Actual size: The asteroid

Corey Zehfus

All the geeks out there who have played “StarFox” or watched “Star Wars” know that asteroid belts are happening places, full of huge spiraling rocks which smash into each other and make it very difficult to fly deftly.
At least, that’s how they are in science fiction. In reality, we send unmanned probes sailing through the asteroid belt of our solar system with no problems. What exactly is the asteroid belt then, if it isn’t a hectic highway of rocky turbulence?
The asteroid belt takes up a very large area. Its inner edge is past Mars at about two astronomical units — one AU is the distance from the earth to the sun — and its outer edge is this side of Jupiter at about 3.25 AU. Suffice it to say, it would require a lot of rocks to fill this area, or even make it a frenzy of craggy collisions.
In reality, the asteroid belt has a mass of about 3-10^21 kg (1 kg is about 2.2 lbs. here on earth). This may seem to be a rather large number; however, it is only about 1/2000 of the mass of the earth.
In essence, if you were to smash up the moon into millions of little bits, throw away 95 percent of the pieces, and spread the rest out over the volume between 2 AU and 3.25 AU from the sun, you would have the asteroid belt.

■ ■ ■ ■ ■ ■ ■

- [Required tasks]:
1. Quote the asteroid belt article from "Corey Zehfus" to "of rocky turbulence?".
2. Write the next few sentences of the asteroid belt article, picking up after its last line.
The listing that follows plays no part in this exercise.

- [Data provided]:
■ ■ ■ ■ ■ ■ ■

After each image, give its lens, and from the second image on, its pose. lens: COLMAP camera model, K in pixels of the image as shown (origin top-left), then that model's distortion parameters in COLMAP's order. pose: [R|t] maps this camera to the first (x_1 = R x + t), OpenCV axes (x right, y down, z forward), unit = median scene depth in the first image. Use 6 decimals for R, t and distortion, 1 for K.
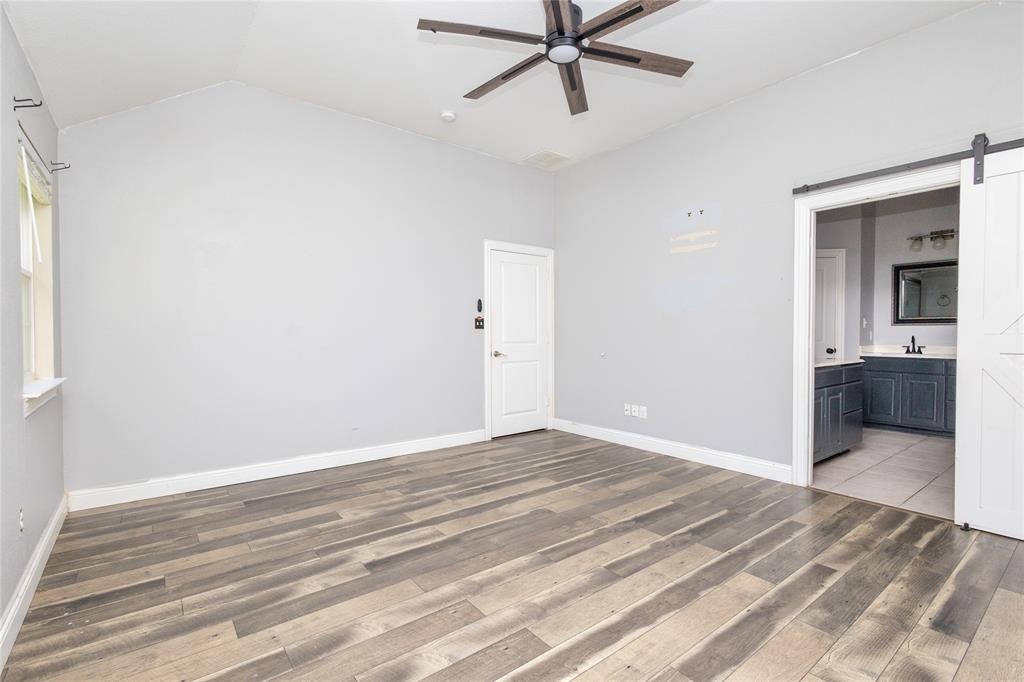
lens RADIAL K [[476.8, 0, 506.4], [0, 476.8, 336.4], [0, 0, 1]] dist [0.003953, 0.000567]
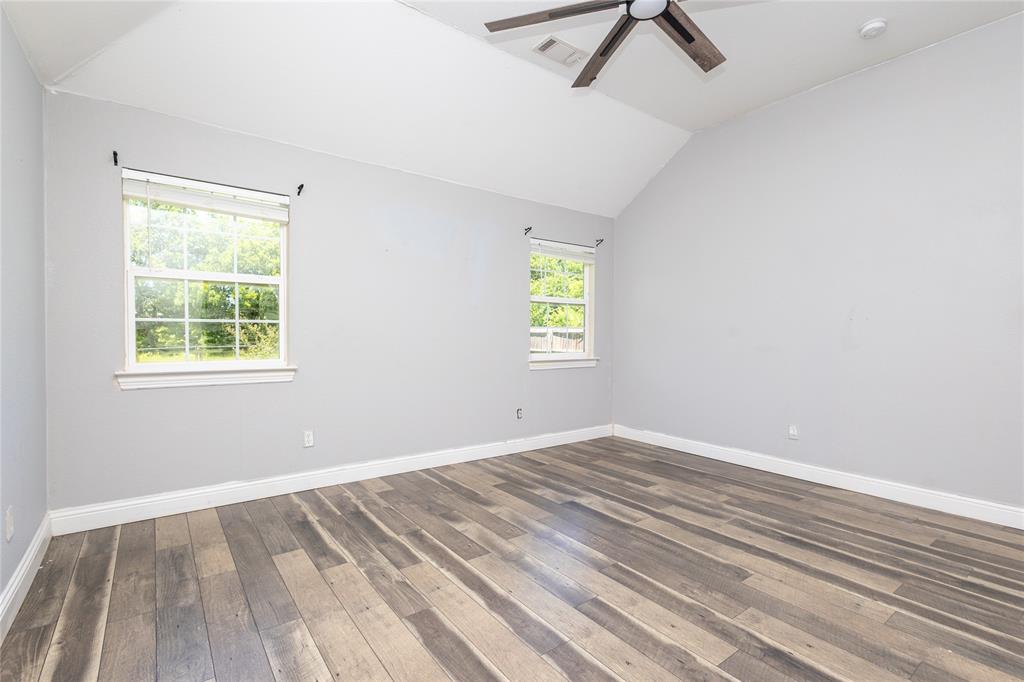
lens RADIAL K [[476.8, 0, 506.4], [0, 476.8, 336.4], [0, 0, 1]] dist [0.003953, 0.000567]
pose [[-0.028757, 0.008667, -0.999549, 0.905848], [-0.014124, 0.999859, 0.009076, -0.003506], [0.999487, 0.014378, -0.028631, 0.712946]]
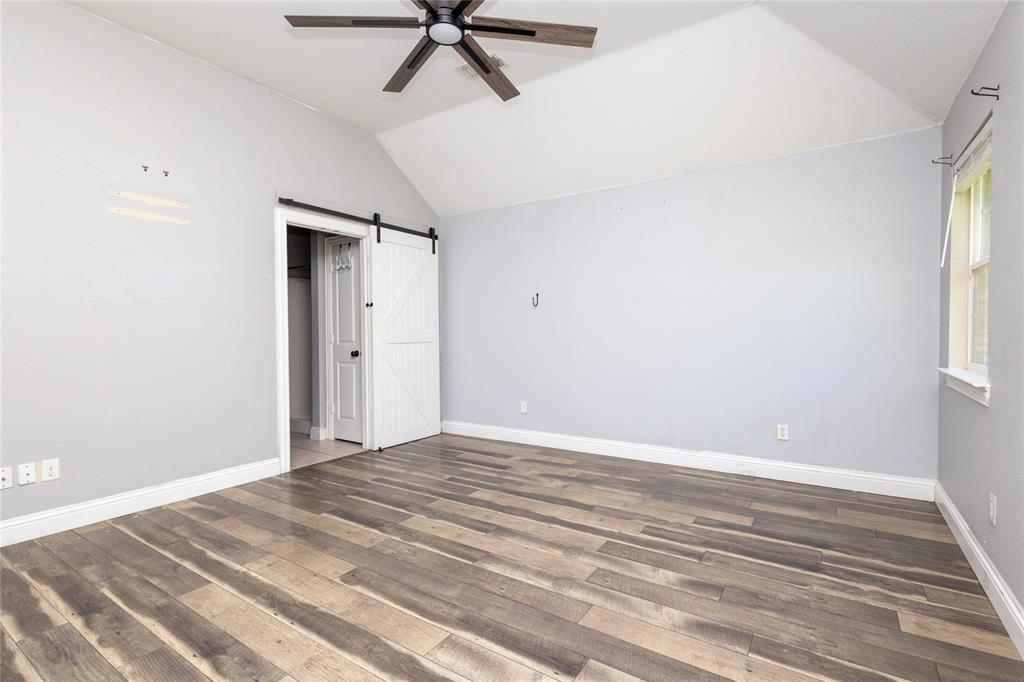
lens RADIAL K [[476.0, 0, 524.1], [0, 476.0, 342.7], [0, 0, 1]] dist [0.003139, 0.000237]
pose [[-0.337322, -0.017737, 0.941222, -0.750591], [0.014540, 0.999605, 0.024048, -0.002511], [-0.941277, 0.021797, -0.336931, 1.079477]]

■ ■ ■ ■ ■ ■ ■

- [Task-by-task outputs]:
1.
Corey Zehfus

All the geeks out there who have played “StarFox” or watched “Star Wars” know that asteroid belts are happening places, full of huge spiraling rocks which smash into each other and make it very difficult to fly deftly.
At least, that’s how they are in science fiction. In reality, we send unmanned probes sailing through the asteroid belt of our solar system with no problems. What exactly is the asteroid belt then, if it isn’t a hectic highway of rocky turbulence?

2.
There are probably a million or more asteroids with a diameter over one kilometer, but spread over an incredible vast area. So much for StarFox having all of that trouble in the asteroid belt — it turns out he didn’t have to do a barrel roll.
The epic crashing of huge chunks of rock does happen, but these cinematic occurrences are few and far between. The second largest asteroid in the belt, 4 Vesta, underwent a large collision about one billion years ago and lost approximately one percent of its mass.
Many of these pieces fell to Earth as what are call HED meteorites. Other than these rare occasions, the asteroid belt is mostly just empty space, populated by a few drifting frozen rocks.